Write out the text lines of all the records below word for word, leaving out the pictures.
*** SOURCE RECORDS Section Begins ***
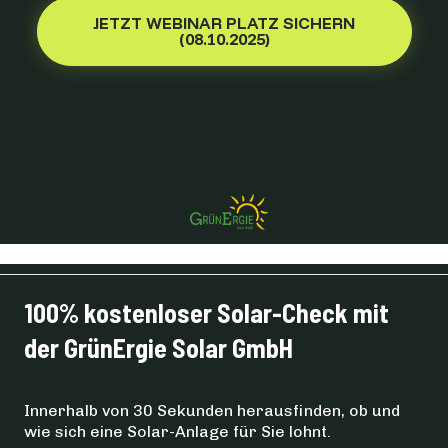
JETZT WEBINAR PLATZ SICHERN
(08.10.2025)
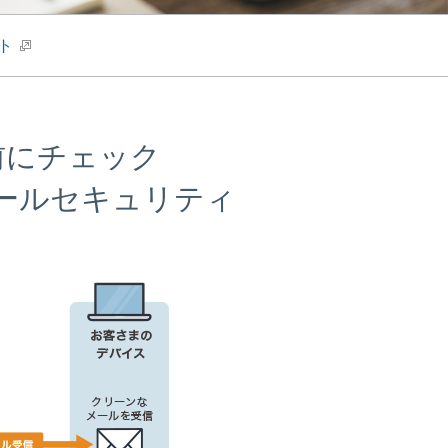
ト
前にチェック
ールセキュリティ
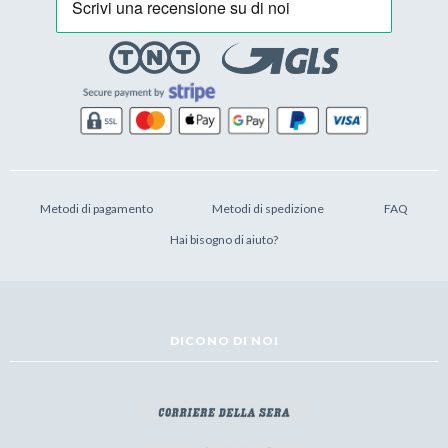
Metodi di pagamento
Metodi di spedizione
FAQ
Hai bisogno di aiuto?
DICONO DI NOI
*** SOURCE RECORDS Section Ends ***
» WRITTEN RESPONSE
JETZT WEBINAR PLATZ SICHERN
(08.10.2025)
ト
前にチェック
ールセキュリティ
Metodi di pagamento
Metodi di spedizione
FAQ
Hai bisogno di aiuto?
DICONO DI NOI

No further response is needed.